Margo was born in Brooklyn in 1942 and began singing with Siegel, his younger brother Mitch Margo, and Hank Medress in 1959, emulating the popular doo-wop style of the time. Siegel and Medress had been in a band with Neil Sedaka a few years earlier called the Tokens; after Sedaka left the group, they reformed it with the Margo brothers in 1961. One of the first songs they wrote together, “Tonight I Fell In Love,” became a hit on the charts and they continued to put out songs throughout the ’60s, including nine that landed on the Top 100.

None were as big as “The Lion Sleeps Tonight,” though, which has quite the backstory. The melody was originally written and recorded in 1939 by Zulu singer Solomon Linda, and the resulting “Mbube” became an African hit. Eventually, folk singer Pete Seeger was exposed by to the song by folklorist Alan Lomax, and Seeger recorded a take on it with the Weavers, called “Wimoweh” because Seeger couldn’t understand the words. That was a hit in 1952, but it wasn’t until a decade later when the Tokens hired songwriter George David Weiss to turn the melody into a pop song that it became a chart-topper. Its legacy was solidified when it was covered in the 1994 film The Lion King. The original composer, Solomon Linda, was not properly compensated for writing the original — in 2006, decades after his death, his family won a settlement from the publishers of the song.

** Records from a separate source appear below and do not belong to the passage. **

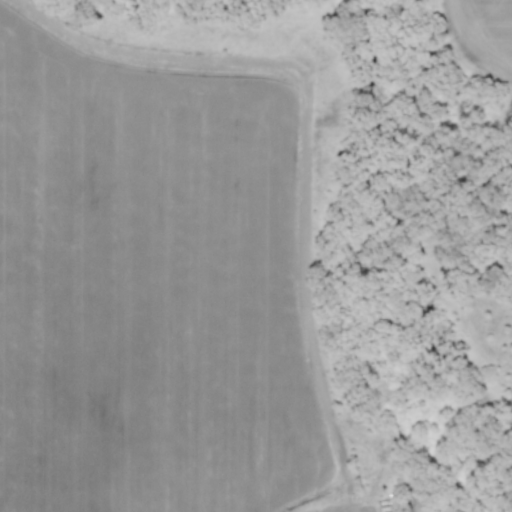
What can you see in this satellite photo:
crop: (152, 273)
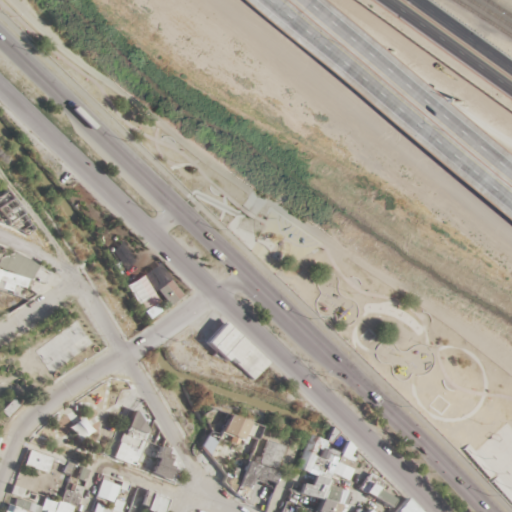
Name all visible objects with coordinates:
railway: (498, 8)
railway: (490, 13)
railway: (483, 18)
road: (465, 33)
road: (450, 44)
road: (424, 73)
road: (405, 89)
road: (364, 118)
river: (280, 168)
road: (258, 189)
road: (39, 223)
road: (161, 225)
road: (38, 257)
road: (241, 276)
road: (216, 303)
road: (40, 304)
park: (341, 304)
park: (60, 351)
road: (102, 361)
road: (149, 396)
road: (124, 405)
road: (62, 406)
road: (96, 416)
road: (85, 422)
road: (74, 428)
road: (57, 443)
road: (91, 483)
road: (280, 486)
road: (167, 489)
road: (183, 504)
building: (18, 511)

The Tokens eventually fractured into two separate groups, one led by the Margos and another by Siegel, and they performed on the oldies circuit. In 1998, Margo’s version of the Tokens performed the national anthem in every major league ballpark that baseball season — the first time that had been done. He also wrote and produced TV movies and sitcom episodes in the ’80s and ’90s, and was Benson star Robert Guillaume’s manager for a while. He passed away in a hospital in Los Angeles this past Saturday after suffering a stroke.